Renewable energy company starts testing first of 39 wind turbines on Golan Heights
Genesis Wind, due to become operational in September, will be country’s biggest renewable energy provider, supplying sufficient green energy to power 70,000 homes a year
Sue Surkes is The Times of Israel's environment reporter.
Enlight Renewable Energy announced Monday that it has begun to test the first of 39 General Electric wind turbines at the Genesis Wind project in the Golan Heights in northern Israel, which when operational will be the largest of all renewable energy projects in the country, including solar.
By September, the whole project is expected to be up and running, supplying 207 megawatts of renewable energy.
This, the company says, will be equivalent to the yearly consumption of 70,000 households and will save 180,000 tons of global warming carbon emissions annually.
The project includes the electrification of the first privately developed high-voltage underground cable in Israel.
The 27-kilometer-long cable (17 miles) will connect this project, as well as others planned in the area for the future, to the national grid.
During its first full year of operations, Genesis Wind is expected to generate some $50 million of revenue.
In the face of concerns raised by the Israel Nature and Parks Authority, the Society for the Protection of Nature in Israel and others that wind turbines pose a mortal threat to birds such as endangered vultures, Enlight integrated into the design a Radar Assisted Shutdown On Demand system developed in Portugal.
This identifies vultures within a distance of seven kilometers (4.3 miles) and tracks their route.
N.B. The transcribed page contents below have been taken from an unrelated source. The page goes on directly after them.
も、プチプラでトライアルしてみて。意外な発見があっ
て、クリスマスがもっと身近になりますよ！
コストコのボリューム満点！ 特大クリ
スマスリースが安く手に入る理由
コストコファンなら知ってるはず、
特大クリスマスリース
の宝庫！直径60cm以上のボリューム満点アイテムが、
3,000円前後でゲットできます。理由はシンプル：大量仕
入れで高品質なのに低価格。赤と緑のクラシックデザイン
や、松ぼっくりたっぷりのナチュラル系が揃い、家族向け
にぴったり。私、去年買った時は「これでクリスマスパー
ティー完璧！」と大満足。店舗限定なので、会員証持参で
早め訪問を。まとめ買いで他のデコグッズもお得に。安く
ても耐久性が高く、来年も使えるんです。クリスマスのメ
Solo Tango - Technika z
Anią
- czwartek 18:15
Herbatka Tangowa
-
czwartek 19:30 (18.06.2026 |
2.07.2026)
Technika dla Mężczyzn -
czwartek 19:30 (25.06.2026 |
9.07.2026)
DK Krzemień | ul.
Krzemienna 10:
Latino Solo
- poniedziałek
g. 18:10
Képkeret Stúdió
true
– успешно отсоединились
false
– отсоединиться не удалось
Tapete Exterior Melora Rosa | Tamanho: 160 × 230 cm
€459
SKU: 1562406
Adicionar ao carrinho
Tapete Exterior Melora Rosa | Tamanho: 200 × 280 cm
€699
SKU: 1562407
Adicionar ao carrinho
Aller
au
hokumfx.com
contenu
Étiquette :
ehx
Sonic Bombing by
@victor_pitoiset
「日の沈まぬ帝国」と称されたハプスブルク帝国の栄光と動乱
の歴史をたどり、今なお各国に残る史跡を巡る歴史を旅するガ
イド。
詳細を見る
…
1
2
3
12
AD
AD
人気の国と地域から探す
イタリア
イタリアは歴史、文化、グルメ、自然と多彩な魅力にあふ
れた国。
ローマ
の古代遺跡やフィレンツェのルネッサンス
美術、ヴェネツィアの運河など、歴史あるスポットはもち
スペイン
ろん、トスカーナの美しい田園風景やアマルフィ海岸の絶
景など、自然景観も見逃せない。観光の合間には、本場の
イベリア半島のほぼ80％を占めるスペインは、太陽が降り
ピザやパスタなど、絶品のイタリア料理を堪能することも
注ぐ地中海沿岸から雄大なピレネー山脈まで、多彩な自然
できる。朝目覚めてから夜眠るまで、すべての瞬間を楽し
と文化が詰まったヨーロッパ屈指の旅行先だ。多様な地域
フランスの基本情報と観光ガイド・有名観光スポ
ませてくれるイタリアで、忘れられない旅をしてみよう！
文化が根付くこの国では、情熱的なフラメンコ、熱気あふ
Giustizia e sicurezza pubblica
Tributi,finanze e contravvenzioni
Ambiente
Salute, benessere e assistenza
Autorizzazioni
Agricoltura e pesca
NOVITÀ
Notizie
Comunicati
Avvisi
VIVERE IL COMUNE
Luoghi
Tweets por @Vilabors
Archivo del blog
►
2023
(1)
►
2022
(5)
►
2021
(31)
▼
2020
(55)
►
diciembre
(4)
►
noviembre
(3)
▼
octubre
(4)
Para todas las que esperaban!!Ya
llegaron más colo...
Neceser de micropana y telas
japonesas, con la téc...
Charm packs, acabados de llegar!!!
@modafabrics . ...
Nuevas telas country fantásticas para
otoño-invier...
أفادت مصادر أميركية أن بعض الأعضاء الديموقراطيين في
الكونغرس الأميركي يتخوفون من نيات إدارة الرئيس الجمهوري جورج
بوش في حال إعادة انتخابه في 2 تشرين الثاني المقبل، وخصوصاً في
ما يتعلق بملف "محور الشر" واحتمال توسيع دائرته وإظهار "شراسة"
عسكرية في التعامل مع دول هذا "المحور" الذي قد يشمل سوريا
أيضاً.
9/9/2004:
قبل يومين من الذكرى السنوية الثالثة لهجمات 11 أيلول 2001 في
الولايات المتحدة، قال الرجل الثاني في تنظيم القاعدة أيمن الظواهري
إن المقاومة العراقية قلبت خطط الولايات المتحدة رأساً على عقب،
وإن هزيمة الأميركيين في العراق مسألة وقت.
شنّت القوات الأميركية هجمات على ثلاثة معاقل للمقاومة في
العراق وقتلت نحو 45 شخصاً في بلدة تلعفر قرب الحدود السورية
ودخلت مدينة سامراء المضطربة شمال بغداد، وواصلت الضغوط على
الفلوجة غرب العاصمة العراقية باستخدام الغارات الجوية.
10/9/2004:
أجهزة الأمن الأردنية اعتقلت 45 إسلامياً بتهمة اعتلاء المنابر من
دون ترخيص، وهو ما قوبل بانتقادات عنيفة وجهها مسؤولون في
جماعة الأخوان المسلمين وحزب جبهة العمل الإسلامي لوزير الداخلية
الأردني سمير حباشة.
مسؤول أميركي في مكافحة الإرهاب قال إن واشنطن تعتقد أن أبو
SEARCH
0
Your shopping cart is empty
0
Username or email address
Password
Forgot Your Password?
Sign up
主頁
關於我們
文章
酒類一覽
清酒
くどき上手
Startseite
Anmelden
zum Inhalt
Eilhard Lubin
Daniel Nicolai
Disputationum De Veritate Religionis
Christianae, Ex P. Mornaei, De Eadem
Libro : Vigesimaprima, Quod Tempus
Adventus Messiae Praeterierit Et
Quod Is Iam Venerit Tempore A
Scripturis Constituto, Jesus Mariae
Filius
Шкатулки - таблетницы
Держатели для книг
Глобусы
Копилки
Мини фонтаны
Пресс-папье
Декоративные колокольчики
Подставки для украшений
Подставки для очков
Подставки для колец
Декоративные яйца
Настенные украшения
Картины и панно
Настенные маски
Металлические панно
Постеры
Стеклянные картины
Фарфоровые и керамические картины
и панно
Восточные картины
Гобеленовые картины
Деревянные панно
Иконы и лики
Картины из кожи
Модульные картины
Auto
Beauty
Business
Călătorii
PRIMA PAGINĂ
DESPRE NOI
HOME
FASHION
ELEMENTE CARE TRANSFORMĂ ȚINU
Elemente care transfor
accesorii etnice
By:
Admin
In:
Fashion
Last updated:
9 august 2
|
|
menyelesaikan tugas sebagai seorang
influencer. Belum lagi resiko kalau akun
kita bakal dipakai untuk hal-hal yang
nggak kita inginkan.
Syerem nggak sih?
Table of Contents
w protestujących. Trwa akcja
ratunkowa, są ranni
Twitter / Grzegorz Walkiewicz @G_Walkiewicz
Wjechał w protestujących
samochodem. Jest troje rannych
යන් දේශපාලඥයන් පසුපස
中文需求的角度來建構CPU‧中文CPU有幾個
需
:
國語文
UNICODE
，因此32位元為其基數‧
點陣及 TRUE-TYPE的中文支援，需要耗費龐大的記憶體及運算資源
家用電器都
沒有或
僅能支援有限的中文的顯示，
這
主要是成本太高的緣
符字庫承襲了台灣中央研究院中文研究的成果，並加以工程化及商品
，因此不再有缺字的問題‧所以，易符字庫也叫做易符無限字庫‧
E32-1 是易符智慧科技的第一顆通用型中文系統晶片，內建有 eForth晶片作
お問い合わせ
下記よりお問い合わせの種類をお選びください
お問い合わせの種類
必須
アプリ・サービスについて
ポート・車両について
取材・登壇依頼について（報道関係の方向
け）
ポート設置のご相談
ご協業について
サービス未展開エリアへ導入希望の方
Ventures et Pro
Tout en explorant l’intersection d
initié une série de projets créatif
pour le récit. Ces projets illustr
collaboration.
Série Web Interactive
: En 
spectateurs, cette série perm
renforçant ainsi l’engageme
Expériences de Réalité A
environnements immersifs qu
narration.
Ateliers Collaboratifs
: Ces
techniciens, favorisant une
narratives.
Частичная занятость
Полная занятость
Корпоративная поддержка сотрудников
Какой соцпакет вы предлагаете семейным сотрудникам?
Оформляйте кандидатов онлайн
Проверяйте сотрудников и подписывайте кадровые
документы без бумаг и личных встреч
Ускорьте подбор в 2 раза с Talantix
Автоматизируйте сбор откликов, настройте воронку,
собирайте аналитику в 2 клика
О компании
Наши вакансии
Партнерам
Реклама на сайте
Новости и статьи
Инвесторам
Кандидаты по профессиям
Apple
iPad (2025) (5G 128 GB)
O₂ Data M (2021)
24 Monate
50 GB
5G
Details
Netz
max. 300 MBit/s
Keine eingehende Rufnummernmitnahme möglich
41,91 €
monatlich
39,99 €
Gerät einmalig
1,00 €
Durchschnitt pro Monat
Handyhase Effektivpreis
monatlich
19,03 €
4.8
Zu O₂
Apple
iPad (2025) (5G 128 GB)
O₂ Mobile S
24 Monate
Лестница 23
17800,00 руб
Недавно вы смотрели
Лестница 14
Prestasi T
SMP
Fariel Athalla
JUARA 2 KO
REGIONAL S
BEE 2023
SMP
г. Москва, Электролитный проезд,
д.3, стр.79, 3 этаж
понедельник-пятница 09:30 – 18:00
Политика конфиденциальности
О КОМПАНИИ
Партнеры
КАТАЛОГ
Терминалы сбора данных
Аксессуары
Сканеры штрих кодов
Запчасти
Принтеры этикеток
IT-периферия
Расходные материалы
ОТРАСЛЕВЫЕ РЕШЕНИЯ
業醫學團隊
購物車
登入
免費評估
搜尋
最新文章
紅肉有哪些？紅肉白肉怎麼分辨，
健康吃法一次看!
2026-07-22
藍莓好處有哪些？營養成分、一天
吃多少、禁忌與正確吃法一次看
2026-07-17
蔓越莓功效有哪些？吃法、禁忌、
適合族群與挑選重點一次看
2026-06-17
If the birds get too close to a turbine, that turbine is shut down.
The RASOD team will work in two daily shifts all year round.
Feeding areas will be set up at some distance from the turbines.
Enlight’s first wind turbine project, producing 109 megawatts of energy, was established in the so-called Valley of Tears on the border between the Israeli and Syrian-controlled parts of the Golan Heights.
“The successful commissioning of the first wind turbine at Genesis Wind marks a significant milestone in Israel’s renewable energy journey,” said Gilad Yavetz, CEO at Enlight.
Founded in 2008, Enlight develops, finances, constructs, owns and operates utility-scale renewable energy projects in solar and wind energy, and energy storage. It operates in the US, Israel and nine European countries and has been traded on the Tel Aviv Stock Exchange since 2010.